NRC Handelsblad:
De dag dat Ronnie O’Sullivan wereldkampioen snooker 2013 werd, is ook een revolutionaire dag voor de Nederlandse poëzie.  Schrijver A.H.J. Dautzenberg koos die dag om zijn bundel met een nieuw genre poëzie uit te brengen: snookergedichten (…) Het lijkt een onvermijdelijke stap, nadat de Vlaamse Paul van Ostaijen in 1921 de concrete, beeldende poëzie BOEM paukeslag schreef. En Jan Hanlo in 1952 experimenteerde met klankgedichten als Oote Oote Boe. Dautzenberg plaatst zich met deze gedichten in die traditie (…) Dautzenberg helpt de poëzie voorbij een dood punt.

Charlotte Mutsaers:
Kopen! Prachtig uitgegeven. Lust voor oog en brein. Bovendien zet deze bundel je ook nog aan om je te verdiepen in het snookeren. Poëzie!

Brabant Literair:
Dautzenberg redt zich uit deze paradox: weliswaar schept de dichter een universum, maar hij doet dat zonder taal. Hij doet het met snookerconfiguraties, kleurige vormen, volgordes en afwisselingen van bolletjes zoals die zich in het snookerspel kunnen voordoen, maar die Dautzenberg, als ware hij een probleemschaker, geconstrueerd heeft. Een vorm van visuele poëzie dus (…) Waar ‘klassieke’ visuele dichters doorgaans de tekst typografisch zo vormgeven dat er een betekenisaspect toegevoegd wordt, zoals in een gedicht waarin Parijs bezongen wordt en dat de vorm van de Eiffeltoren heeft, of zoals in een ander calligramme van Apollinaire dat gaat over een stropdas en de vorm heeft van die das of over een paard en dat eruit ziet als een paard, daar beperkt Dautzenberg zich tot strikte vorm. In zijn snookergedichten geen woorden, geen letters, geen typografische symbolen, alleen ballen, kleuren en in verschillende configuraties (…) Dautzenbergs titels suggereren heel vaak dat er een wereld achter het beeld gezocht moet worden (…) Dautzenberg ziet een gedicht klaarblijkelijk als een deur naar een verborgen wereld. Bizar voor iemand die zulke concrete beelden gebuikt. Abstractie is blijkbaar niet aan hem besteed, hoewel er nauwelijks abstractere vormen te bedenken zijn dan Dautzenbergs snookerstructuren. Dautzenberg is geen abstract kunstenaar, maar een symbolist.
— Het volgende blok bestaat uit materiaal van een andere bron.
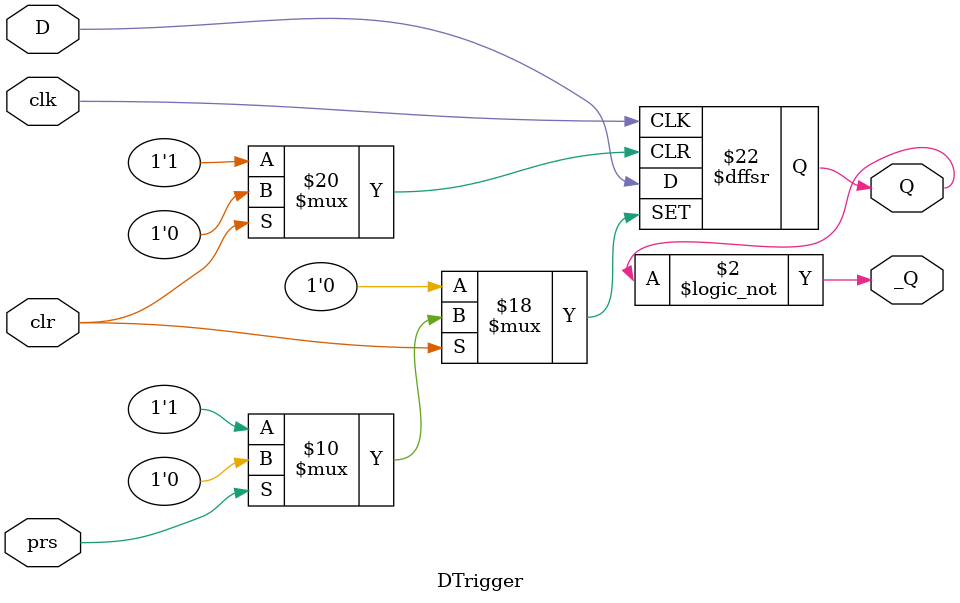
<source format=v>

module DTrigger (input wire D,      //D input
                 input wire clk,    //clock
                 input wire clr,    //clear     clear + preset >= 1
                 input wire prs,    //preset    clear + preset >= 1
                 output reg Q,      //Q out
                 output reg _Q);    //_Q out    _Q == !Q
    always _Q = !Q;
    always@(posedge clk or negedge clr or negedge prs)
        begin
            if(!clr)    //clr == 0 , Q = 0
                begin
                    Q = 0;    
                end
            else if(!prs)
                begin
                    Q = 1;
                end
            else
                begin
                    Q = D;
                end
        end

endmodule

</source>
Martinus Benders, uitgever van kwaliteitspoëzie:
Het zijn spannende dagen in de Nederlandstalige poëzie  Nu Jacques Breukers bezig is met zijn befaamde bloemleescanon ‘Mijn Canon, Mijn kwaliteitspoëzie’ besloot ook Burgerdandy Kabouter Snautzendwerg met een spannende dichtbundel op de propjes te komen (…) Dit is wat de Nederlandse poëzie nodig had. Bolletjes. Poëzie met bolletjes. Bravo Kabouter Snautzendwerg, Wasmachien! Natuurlijk, een ongezellig lezer zou eens de vraag kunnen stellen: waarom moet ik een boekje kopen als ik al van tevoren weet wat erin gaat staan? Waarom wordt hier de fictieve discussie ‘of dit poëzie is’ aangezwengeld, wat boeit mij dat nou, of dit poëzie is?

Leo Hermens, dichter:
Mijn dochter heeft een aantal strijkkralengedichten gemaakt. Die ga ik nu maar eens herlezen.

Brabants Dagblad:
Voor wie geïnteresseerd is in het schitterende lulverhaal dat Anton over zijn nieuwste experiment te vertellen heeft, verwijzen we naar de website van De Optimist. Daar legt hij in volzinnen uit waarom je volgens hem helemaal geen taal nodig hebt voor poëzie. Dat is alvast evidente lariekoek (…) Hij is trouwens goed op dreef als titelmaker, beter dan als schikker van de uit ballen bestaande stillevens tenminste (…) Dat is precies Na de punt: een bundel die wel ballen heeft, volop ballen zelfs, maar ballen die alle kanten uit lopen.

L1 Radio:
Dautzenberg plaatst zich in de traditie van de experimentele poëzie (…) Het is meer dan een grap (…) Dautzenberg schept een universum dat daadwerkelijk iets vertelt (…) Het ziet er bovendien fleurig uit (…) Dit is de zoveelste loot aan de boom van Dautzenbergs eigen poëtica: niets aantrekken van grenzen en conventies doorbreken (…) De lezer moet zijn best doen en ook grenzen durven doorbreken. Een literair statement.